Geçtiğimiz hafta bu köşede, Kişisel Verilerin Ko­runması Kanunu kapsamında Kişisel Verileri Ko­ruma Kurulu tarafından verilen en güncel kararlardan bazılarını derlemiştik. Bu derlediğimiz kararlar, bir aykı­rılık görülen ve bu aykırılığın da ceza ile yaptırıma uğ­ratıldığı kararlardı. Bu haftaki köşemizde, geçen haftanın aksine, ceza verilmesine gerek bulunma­dığı yönündeki bazı kararları inceleyelim. Tekrar, bu kararların detaylı olduğunu, herhangi bir sonuca varmadan önce kararın tamamının, iddia-cevapla­rın, hukuki gerekçelerin okunması gerektiğini de belirtelim.

İlk karar, borç ne­deniyle borçluların aranıp mesaj atıl­ması ile ilgili. Bir hukuk bürosu çalı­şanı, büronun mü­vekkili olan şirketin bir borçlusunu, borcu nedeniyle, te­lefonla arıyor. Ayrıca beş kez mesaj gön­deriyor. Telefonla aramadan önce aydınlatma yükümlülüğünün yerine getirilme­diği, kişiye sık mesaj gönderilmesi ve hukuka aykırı elde edilen veriler ile kişinin kimlik ve iletişim bilgileri­nin edinildiği iddialarıyla şikayet ediliyor. Kurul bir hak­kın yerine getirilmesi için aslında ayda yalnızca bir kez mesaj attığı ve bunun dürüstlük kuralına uygun ol­duğu bulgusuyla, aydınlatma yükümlülüğü konu­sunda ise başvurucunun veri sorumlusuna başvurularında yeterli bilgi bulunmadığı nedeniyle, ve hukuka aykırı yollarla elde edilen bilgilerin kullanıldığı iddiasında ise iddiayı tevsik edici herhangi bir bilgi bu­lunmadığı gerekçeleriyle, hukuk bürosuna ceza veril­memesi gerektiğine karar veriyor.
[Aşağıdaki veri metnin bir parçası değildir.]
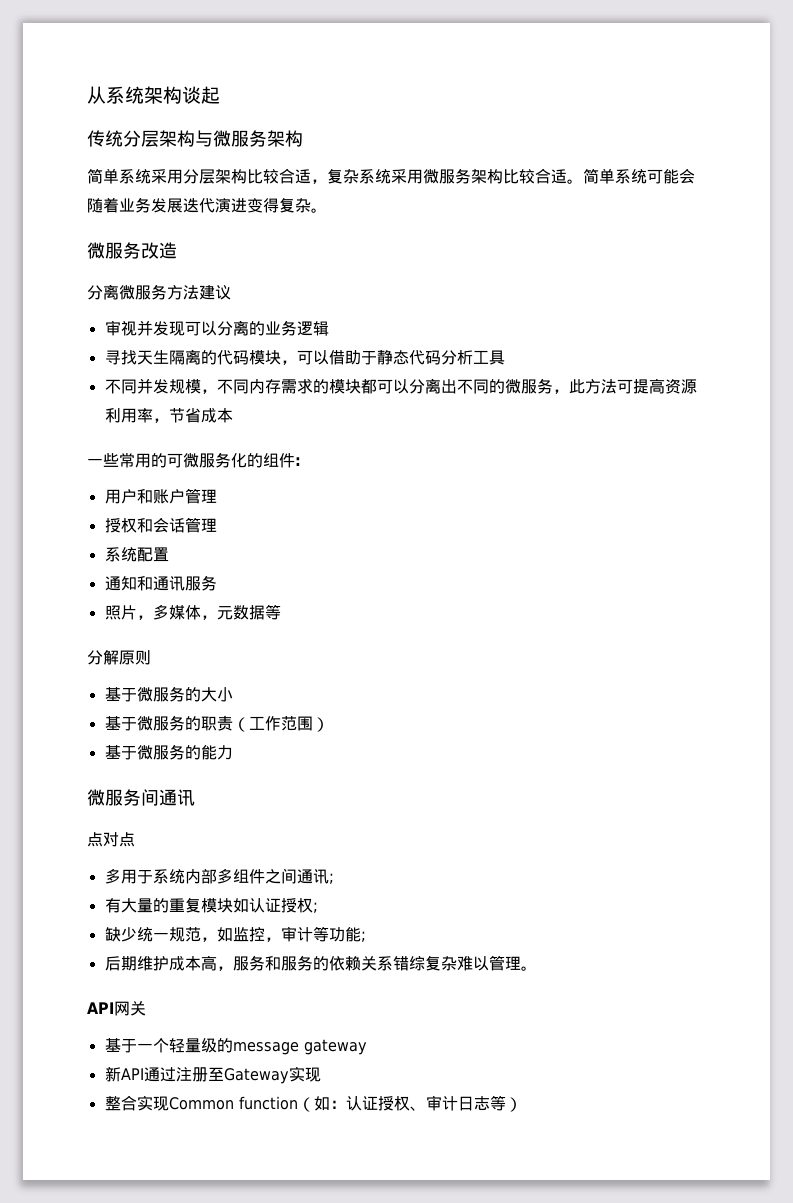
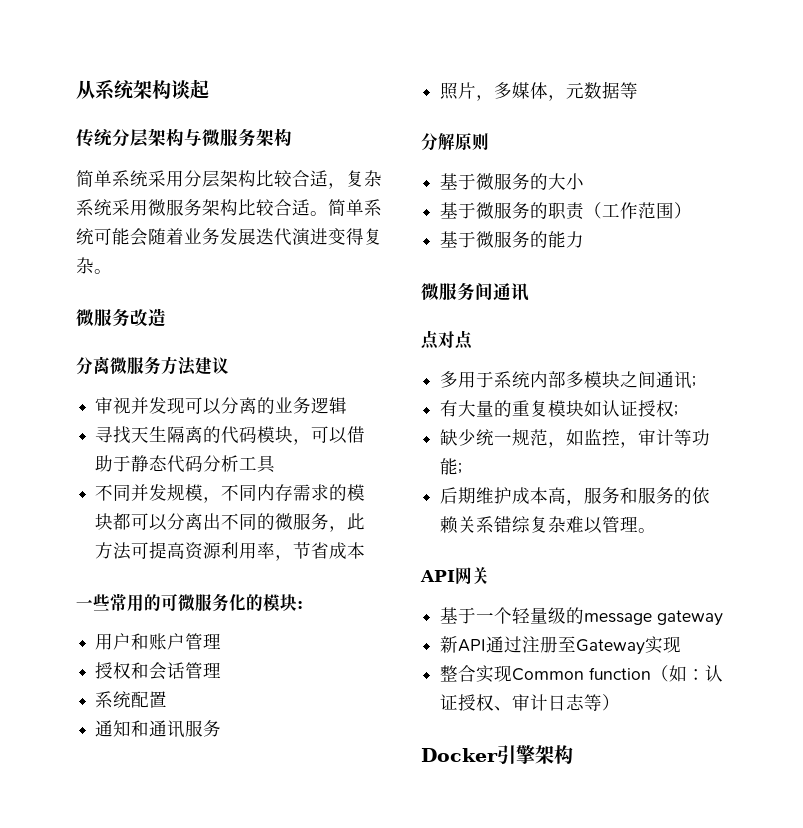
[263,453,295,468] 组件 -> [263,594,297,611] 模块
[232,869,265,884] 组件 -> [584,371,621,388] 模块
(522, 1104) none -> [421,745,573,765] // Docker引擎架构

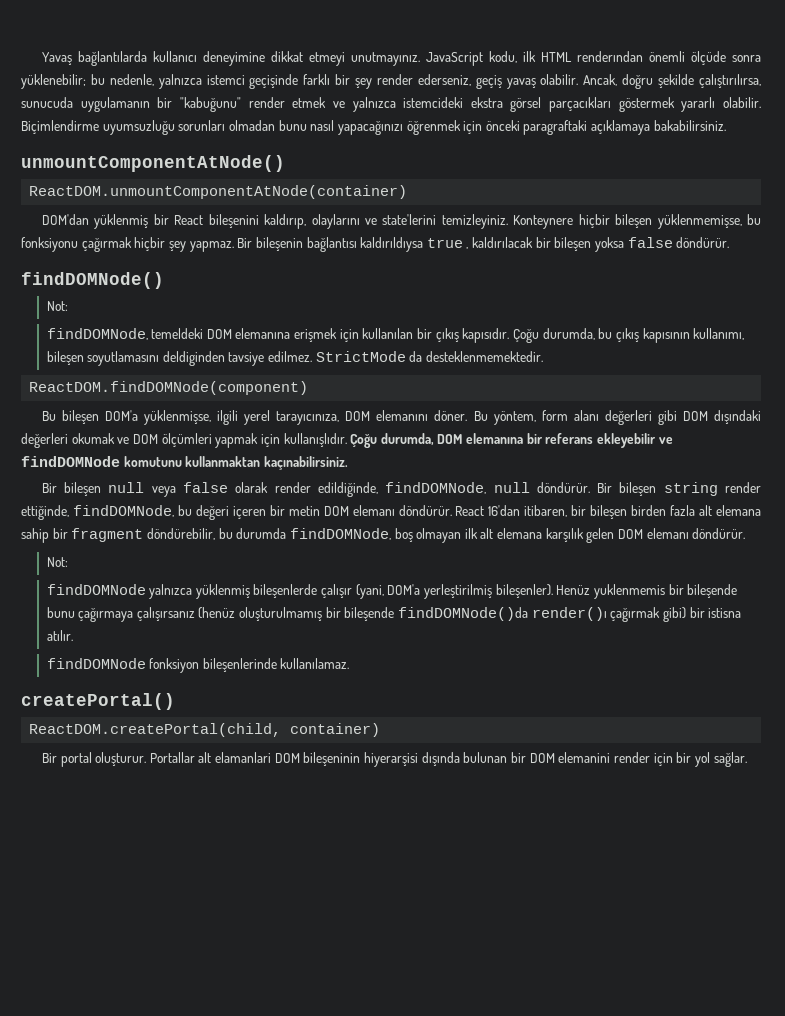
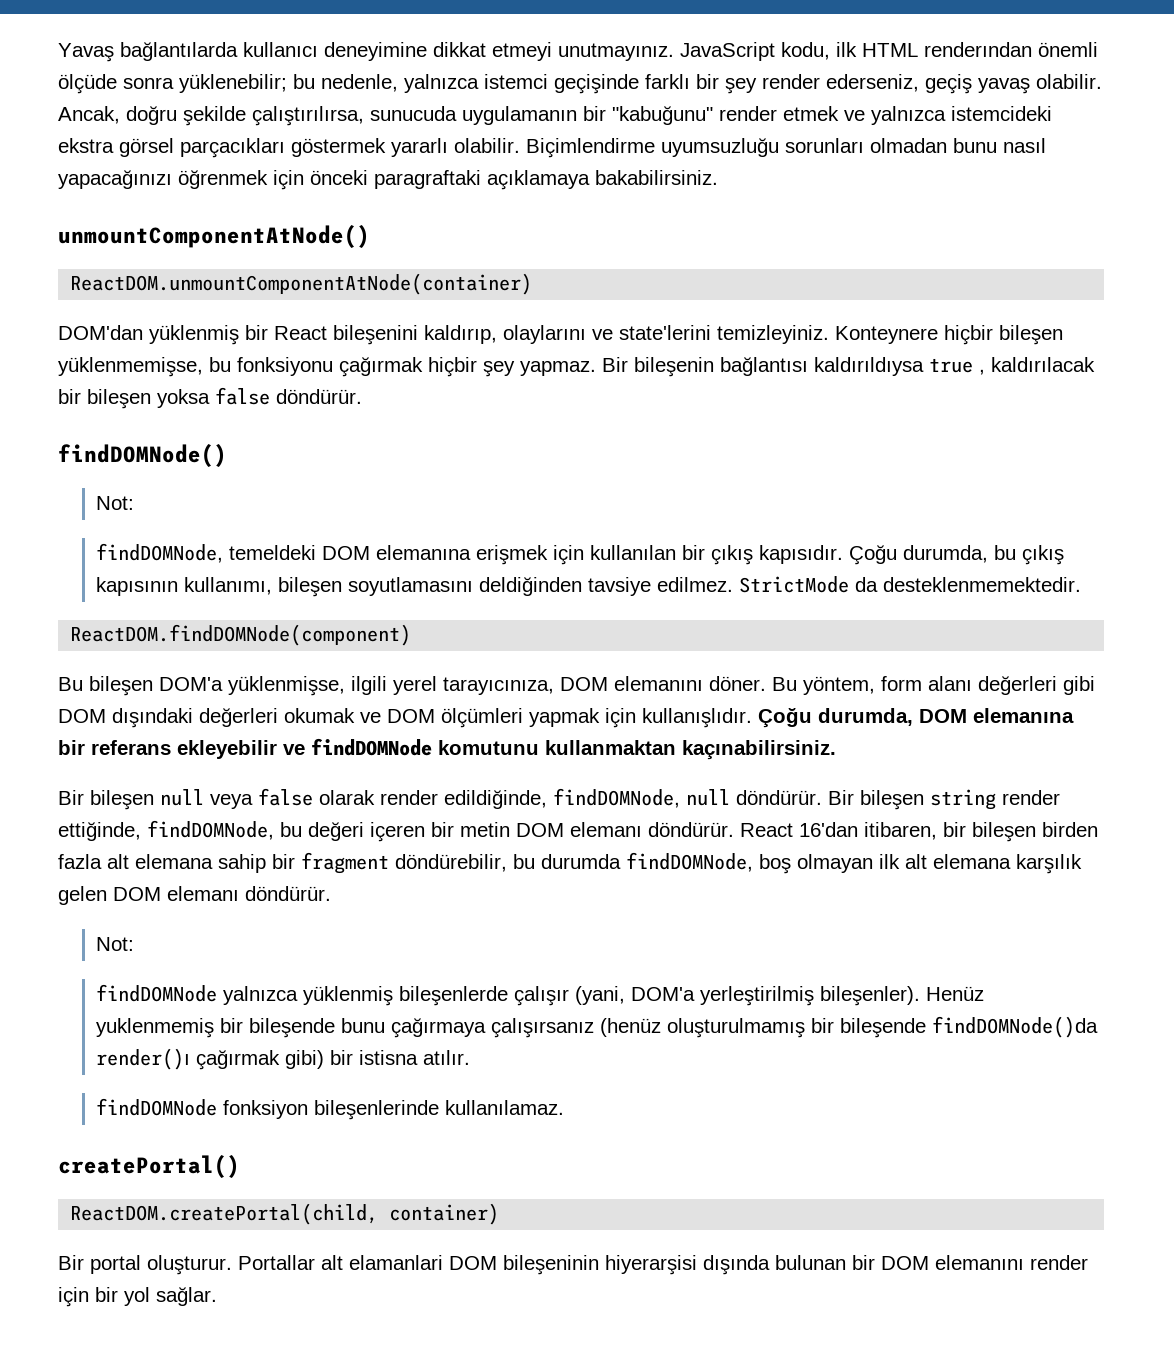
[162,351,225,366] deldiginden -> [479,577,583,596] deldiğinden
[593,584,665,599] yuklenmemis -> [96,1018,215,1038] yuklenmemiş
[558,752,611,763] elemanini -> [935,1255,1024,1270] elemanını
Burada önemli olan fikrimce şu; kurula şikayet yapılmadan önce veri sorumlusu olan şirkete başvuru ve bu başvuru­nun içeriği, sonradan kurulun vereceği kararda ol­dukça önemli. Ayrıca soyut olup da altında tevsik edici bilgi-belge bulunmayan iddialar, sonuca pek gitmiyor.

İnceleyeceğimiz diğer karar ise oldukça uzun ve detaylı. Pazarlama bölümünde çalışan personel, id­diaya göre, şirketle ilgili gizli belgeleri şirket e-pos­tasından şahsi e-postasına gönderiyor, buna ilave olarak bir çalışan ile olan telefon görüşmesini izin­siz kaydedip bu kaydı yine aynı şirket e-posta adre­sinden kendi şahsi adresine gönderiyor. Denetimde bu hususlar tespit ediliyor ve çalışan ile yollar ayrılıyor. Ardından, şirketin kendisine atadığı kurumsal e-posta adresindeki içeriklerin şirket tarafından izlendiği ve buna bağlı olaylarla ilgili hukuka aykırılıklar olduğu id­dialarıyla şirketi şikayet ediyor. Kurulun olayla ilgili var­dığı sonuçlar arasında şunlar öne çıkıyor: Toplu bir şekilde, iş sözleşmesi ekinde imzalatılan veri koruma hukukunu ilgilendiren evrak takımının “yanıltıcı şe­kilde alelacele imzalatıldığı” iddiası soyut bir iddia olup, bunu destekleyici somut emareler yoksa, bu id­diayı Kurul dinlememiş. Şirket, e-postaların yalnızca iş için kullanılacağı yönünde taahhütname imzalat­mış, ve bununla ilgili aydınlatma yükümlülüğünü de yerine getirmişse; o zaman Kurul, veri sorumlusu olan şirketin hem de ticari bilgilerinin transferinin izlen­mesini haklı menfaat kapsamında değerlendirmiş, ve zira burada Türk Borçlar Kanunu 396 ve İş Kanunu 25. Maddelere atıf yapmış. Denetim yapılmasını da ölçülülük ilkesine uygun olarak değerlendirmiş. Sonuç olarak, bu olayda veri sorumlusu olan şirketin veri işleme hareketlerini kanuna uygun bulup, şikayet­çinin tüm şikayetlerini reddetmiş.